Her parents were of strikingly divergent temperaments. Her father, Mark Baker, the youngest of thirteen children and his mother’s favorite, was an intelligent, capable, ambitious, and self-important man, with a range of expectations that contrasted with his ordinary beginnings, but he was also generally perceived to be rigid, narrow, harsh, and litigious. Her mother, Abigail Ambrose Baker, was described as a placid, accepting person, acquiescent to her husband’s tempers, who exhibited only the tender emotions. She devoted herself to her children and tended to be preoccupied with matters of illness. She was full of concern for others and absorbed in thoughts of what she might do for them. And she expressed in her letters to her children a tendency to idolize them while deprecating herself.
This contrast in the temperaments of Mark and Abigail Baker seems to have put pressure on their children to parcel out their feelings and attitudes in similar extreme ways. The children all apparently suffered from the need either to pattern themselves on one parent and repudiate the other or to live out their lives with the disparate elements of both parents warring within.

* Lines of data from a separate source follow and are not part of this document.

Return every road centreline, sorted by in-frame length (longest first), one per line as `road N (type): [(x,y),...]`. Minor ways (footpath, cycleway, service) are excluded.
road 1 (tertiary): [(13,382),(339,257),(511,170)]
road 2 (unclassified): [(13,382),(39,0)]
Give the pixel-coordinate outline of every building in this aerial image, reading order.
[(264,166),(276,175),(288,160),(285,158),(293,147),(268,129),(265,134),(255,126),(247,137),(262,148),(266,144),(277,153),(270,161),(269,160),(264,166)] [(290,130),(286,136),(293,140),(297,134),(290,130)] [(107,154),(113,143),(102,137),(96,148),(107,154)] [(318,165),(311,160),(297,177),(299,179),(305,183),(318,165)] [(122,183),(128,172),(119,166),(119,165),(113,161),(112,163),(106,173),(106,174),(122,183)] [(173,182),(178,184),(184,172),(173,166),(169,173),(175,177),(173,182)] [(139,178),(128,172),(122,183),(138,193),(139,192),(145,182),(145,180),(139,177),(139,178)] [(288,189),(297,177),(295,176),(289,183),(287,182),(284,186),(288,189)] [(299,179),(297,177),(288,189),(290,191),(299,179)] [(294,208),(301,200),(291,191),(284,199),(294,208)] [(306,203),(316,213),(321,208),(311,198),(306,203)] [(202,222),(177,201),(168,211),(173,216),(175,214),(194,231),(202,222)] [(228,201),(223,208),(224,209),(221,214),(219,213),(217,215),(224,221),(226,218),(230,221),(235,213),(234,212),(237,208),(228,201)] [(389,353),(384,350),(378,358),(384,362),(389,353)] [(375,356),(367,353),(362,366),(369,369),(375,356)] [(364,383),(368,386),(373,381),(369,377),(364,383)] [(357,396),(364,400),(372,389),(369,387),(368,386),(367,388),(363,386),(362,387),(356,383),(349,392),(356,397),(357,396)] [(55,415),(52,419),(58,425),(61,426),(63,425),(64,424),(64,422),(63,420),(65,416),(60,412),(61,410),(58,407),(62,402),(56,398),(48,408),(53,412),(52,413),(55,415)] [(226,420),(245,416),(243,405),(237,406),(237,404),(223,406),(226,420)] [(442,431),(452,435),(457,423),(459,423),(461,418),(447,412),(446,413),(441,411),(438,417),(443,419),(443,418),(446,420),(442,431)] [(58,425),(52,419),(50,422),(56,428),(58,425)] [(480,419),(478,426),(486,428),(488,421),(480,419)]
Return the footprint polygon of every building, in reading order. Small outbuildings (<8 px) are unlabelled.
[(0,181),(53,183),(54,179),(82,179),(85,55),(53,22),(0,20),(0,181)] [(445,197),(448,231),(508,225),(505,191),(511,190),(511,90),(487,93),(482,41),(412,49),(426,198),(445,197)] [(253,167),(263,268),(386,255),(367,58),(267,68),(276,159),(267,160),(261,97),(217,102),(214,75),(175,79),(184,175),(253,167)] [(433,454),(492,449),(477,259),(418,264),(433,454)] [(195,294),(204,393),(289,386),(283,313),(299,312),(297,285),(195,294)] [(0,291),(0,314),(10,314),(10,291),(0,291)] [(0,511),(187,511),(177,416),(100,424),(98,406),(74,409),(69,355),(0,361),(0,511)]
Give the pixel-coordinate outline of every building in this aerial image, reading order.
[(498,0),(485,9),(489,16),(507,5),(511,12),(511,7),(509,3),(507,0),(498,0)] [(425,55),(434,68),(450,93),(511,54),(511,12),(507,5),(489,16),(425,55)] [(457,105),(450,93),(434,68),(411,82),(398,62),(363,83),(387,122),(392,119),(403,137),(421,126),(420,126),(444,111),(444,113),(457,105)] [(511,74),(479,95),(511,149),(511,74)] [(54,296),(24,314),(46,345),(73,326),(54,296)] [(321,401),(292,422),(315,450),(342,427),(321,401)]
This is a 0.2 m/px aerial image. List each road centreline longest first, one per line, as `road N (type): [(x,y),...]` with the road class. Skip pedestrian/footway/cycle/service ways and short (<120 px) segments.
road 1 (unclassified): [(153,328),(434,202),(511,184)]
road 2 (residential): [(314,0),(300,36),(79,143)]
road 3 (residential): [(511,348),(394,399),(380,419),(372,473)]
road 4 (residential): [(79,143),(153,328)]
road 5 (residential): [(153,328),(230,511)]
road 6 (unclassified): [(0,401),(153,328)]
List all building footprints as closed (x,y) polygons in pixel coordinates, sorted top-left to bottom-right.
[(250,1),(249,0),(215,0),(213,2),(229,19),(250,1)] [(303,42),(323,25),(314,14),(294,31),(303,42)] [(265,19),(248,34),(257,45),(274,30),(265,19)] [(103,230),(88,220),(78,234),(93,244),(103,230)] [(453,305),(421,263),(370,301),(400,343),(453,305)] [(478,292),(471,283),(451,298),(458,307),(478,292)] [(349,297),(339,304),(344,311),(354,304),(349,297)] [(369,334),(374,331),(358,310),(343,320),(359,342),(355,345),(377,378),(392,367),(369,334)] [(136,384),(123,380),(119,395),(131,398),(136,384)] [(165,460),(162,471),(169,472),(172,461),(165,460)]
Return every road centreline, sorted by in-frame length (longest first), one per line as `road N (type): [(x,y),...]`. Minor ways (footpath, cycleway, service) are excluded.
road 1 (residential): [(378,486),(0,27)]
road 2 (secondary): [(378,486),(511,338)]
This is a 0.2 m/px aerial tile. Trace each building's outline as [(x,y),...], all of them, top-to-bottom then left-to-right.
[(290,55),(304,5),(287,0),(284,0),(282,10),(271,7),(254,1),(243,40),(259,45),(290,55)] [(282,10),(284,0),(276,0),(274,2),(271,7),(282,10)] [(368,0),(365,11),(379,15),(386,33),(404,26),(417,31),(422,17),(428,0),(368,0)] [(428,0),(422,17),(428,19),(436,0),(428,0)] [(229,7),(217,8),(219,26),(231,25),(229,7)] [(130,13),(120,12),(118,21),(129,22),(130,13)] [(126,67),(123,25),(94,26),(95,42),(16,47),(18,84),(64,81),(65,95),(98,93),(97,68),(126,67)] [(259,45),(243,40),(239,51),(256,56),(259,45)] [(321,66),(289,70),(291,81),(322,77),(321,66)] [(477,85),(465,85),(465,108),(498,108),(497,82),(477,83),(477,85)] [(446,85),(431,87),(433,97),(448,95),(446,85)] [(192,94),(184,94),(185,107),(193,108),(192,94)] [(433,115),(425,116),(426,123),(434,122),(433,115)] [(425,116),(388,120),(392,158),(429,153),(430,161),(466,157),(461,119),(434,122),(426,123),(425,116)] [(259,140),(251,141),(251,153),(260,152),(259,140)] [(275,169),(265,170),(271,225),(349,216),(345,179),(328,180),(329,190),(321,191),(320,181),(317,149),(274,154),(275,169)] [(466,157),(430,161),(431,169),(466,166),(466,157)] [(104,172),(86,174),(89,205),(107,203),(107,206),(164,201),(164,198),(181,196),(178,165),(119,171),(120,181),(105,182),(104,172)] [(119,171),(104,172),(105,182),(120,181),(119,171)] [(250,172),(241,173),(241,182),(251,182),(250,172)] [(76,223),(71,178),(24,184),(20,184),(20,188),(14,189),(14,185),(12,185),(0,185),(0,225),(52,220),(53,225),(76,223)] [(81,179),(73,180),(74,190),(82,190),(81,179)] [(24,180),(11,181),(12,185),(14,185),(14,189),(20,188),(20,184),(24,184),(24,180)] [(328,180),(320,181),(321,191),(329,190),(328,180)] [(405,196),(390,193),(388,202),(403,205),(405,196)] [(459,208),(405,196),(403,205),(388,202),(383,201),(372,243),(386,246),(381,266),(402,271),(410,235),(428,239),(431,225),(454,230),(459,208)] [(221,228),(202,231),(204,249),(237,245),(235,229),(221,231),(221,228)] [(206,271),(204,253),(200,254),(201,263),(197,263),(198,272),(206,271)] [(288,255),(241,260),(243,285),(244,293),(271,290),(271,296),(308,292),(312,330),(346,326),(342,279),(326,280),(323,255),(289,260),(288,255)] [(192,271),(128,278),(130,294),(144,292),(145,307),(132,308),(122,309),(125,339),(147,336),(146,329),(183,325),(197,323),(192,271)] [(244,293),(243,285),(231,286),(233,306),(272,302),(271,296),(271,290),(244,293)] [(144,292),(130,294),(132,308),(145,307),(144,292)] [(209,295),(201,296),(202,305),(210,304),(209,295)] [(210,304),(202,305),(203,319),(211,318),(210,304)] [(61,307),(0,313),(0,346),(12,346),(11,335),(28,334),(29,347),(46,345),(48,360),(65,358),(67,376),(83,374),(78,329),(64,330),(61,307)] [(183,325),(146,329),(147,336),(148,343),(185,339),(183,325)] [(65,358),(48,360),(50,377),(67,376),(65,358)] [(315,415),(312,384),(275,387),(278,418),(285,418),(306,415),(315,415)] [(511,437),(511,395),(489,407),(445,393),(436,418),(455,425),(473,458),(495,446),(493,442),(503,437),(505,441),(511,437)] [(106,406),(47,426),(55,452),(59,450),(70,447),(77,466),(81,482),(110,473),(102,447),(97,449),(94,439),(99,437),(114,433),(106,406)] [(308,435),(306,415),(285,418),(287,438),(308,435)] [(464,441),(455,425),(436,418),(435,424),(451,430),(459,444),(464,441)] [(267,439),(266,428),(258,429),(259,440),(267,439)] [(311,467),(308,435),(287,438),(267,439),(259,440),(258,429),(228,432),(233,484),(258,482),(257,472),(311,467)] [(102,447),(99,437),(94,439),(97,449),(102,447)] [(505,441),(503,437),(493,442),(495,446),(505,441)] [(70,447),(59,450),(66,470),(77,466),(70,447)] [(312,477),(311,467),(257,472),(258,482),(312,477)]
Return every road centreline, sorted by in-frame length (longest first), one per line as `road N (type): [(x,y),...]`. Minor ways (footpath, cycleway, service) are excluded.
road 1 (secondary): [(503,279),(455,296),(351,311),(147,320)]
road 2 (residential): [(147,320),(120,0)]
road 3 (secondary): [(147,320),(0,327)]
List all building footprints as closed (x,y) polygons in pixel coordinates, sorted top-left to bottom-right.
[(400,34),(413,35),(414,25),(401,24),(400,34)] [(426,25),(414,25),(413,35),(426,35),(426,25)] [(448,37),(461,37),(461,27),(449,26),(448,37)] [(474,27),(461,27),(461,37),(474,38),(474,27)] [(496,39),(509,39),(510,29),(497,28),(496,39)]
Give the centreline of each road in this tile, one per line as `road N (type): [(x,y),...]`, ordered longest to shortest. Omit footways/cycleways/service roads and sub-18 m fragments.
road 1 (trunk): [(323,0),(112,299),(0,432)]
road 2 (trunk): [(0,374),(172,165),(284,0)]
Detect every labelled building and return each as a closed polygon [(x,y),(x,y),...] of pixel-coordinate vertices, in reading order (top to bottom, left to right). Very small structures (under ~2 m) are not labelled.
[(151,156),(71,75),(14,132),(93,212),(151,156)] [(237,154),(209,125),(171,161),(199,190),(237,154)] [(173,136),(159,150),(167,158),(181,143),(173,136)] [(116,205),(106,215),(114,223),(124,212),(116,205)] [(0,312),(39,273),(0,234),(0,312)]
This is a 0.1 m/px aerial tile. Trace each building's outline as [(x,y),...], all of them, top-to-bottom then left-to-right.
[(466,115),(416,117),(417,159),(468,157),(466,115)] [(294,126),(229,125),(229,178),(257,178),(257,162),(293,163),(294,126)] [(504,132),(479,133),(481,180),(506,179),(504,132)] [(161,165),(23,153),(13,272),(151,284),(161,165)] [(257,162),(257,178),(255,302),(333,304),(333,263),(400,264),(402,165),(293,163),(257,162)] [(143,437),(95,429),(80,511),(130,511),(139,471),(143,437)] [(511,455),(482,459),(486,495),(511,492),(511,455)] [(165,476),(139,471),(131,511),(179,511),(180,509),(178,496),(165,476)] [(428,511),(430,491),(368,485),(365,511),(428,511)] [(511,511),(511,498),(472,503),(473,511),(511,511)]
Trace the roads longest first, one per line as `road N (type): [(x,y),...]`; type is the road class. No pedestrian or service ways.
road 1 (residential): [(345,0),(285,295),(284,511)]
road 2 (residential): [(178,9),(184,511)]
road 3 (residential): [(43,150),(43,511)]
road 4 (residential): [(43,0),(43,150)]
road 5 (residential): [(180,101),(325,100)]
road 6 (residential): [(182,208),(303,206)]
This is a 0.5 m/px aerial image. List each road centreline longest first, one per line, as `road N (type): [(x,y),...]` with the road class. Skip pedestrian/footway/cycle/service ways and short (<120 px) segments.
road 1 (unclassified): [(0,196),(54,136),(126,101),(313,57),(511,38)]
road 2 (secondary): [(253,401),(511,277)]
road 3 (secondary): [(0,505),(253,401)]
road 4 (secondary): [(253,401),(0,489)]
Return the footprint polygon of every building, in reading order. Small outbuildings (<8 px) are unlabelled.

Mary, as the youngest, was spoiled, petted, and much valued. True to form, her mother idolized her daughter even before her birth, telling a neighbor, it was said, that she had the conviction that her still unborn child was “holy and consecrated and set apart for wonderful achievements. ” Mary was permitted and even encouraged to develop qualities of willfulness, imaginativeness, and seductiveness. She believed that she had the right to have her own way, that others would take care of her, and that she was beautiful, talented, and free from the need to struggle. On the other hand, she learned very quickly never to express direct anger and seemed unable to be consistently forceful and productive. That some such latent urges were present and struggling for expression can be surmised from the startling physical symptoms that appeared early in childhood and remained with her until her last days, pursuing their own changing but ever-colorful course, year by year. These symptoms were of two main forms, abiding illnesses and paroxysmal attacks. She was thought to be of delicate constitution. It is not clear how much of this invalidism grew out of organic illness—the infectious diseases of childhood, for example—and how much expressed a very early tendency to lean heavily on languishing as a form of self-expression.